--- INFORMATION GIVEN ---

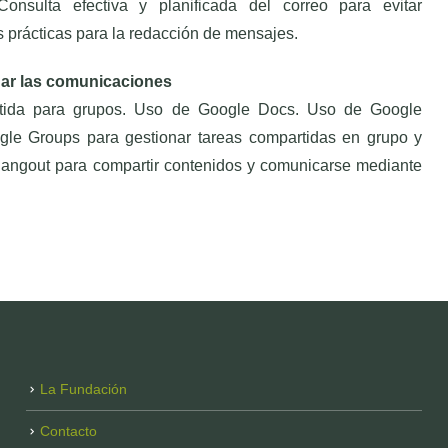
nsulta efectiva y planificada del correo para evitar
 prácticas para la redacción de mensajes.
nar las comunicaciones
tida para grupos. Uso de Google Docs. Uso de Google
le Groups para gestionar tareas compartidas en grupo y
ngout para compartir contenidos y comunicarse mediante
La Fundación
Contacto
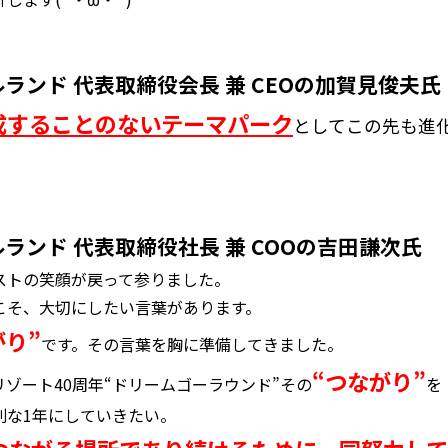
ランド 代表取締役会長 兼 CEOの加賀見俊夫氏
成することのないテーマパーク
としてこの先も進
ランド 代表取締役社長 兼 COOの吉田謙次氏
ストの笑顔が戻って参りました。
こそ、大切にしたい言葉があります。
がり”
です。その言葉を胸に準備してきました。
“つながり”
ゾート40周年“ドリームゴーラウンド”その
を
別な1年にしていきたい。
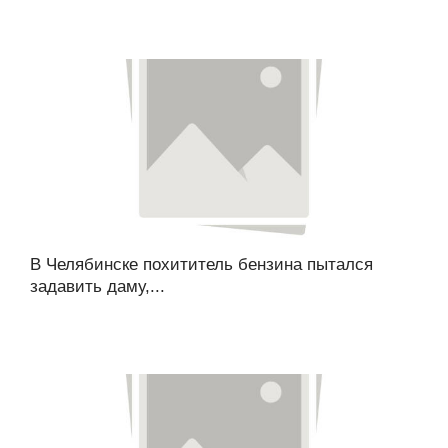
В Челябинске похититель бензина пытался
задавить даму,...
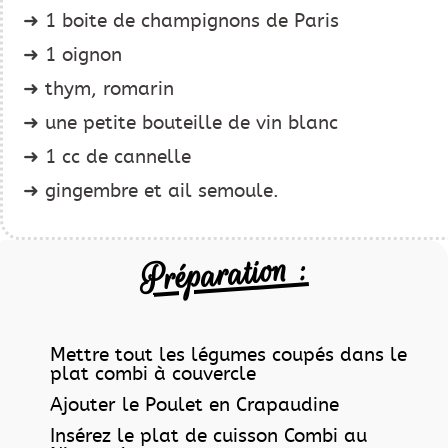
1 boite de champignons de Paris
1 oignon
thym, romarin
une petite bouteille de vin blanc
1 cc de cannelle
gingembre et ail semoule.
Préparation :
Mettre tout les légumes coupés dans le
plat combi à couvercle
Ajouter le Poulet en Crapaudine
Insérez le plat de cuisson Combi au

---
--- INFORMATION GIVEN ---

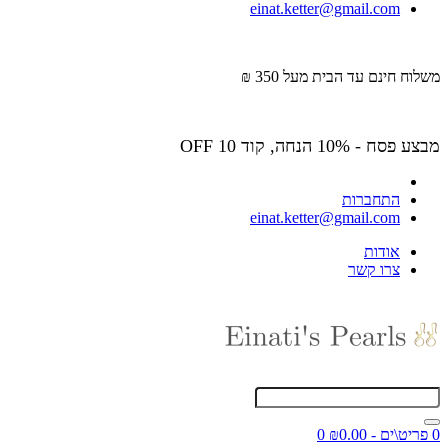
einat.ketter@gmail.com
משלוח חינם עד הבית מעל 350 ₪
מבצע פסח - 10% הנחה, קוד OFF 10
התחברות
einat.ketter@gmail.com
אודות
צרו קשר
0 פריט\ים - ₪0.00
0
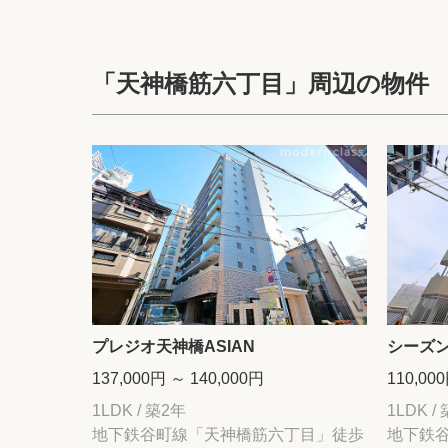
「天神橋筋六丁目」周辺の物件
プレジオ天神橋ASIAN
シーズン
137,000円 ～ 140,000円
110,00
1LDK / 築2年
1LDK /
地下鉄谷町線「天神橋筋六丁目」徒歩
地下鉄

---
--- INFORMATION GIVEN ---

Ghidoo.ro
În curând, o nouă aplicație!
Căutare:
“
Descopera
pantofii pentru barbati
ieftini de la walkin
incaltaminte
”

---

Please rewrite the part of the rows that opens with the line containing "ランド 代表取締役会長 兼 CEOの加賀見俊夫氏" and closes with the one containing "задавить даму,...", renaming "Челябинске" to "Магнитогорске" and leaving every other word as it is. Return only those lines, without the pictures.

→ RESPONSE
ランド 代表取締役会長 兼 CEOの加賀見俊夫氏
成することのないテーマパーク
としてこの先も進
ランド 代表取締役社長 兼 COOの吉田謙次氏
ストの笑顔が戻って参りました。
こそ、大切にしたい言葉があります。
がり”
です。その言葉を胸に準備してきました。
“つながり”
ゾート40周年“ドリームゴーラウンド”その
を
別な1年にしていきたい。
В Магнитогорске похититель бензина пытался
задавить даму,...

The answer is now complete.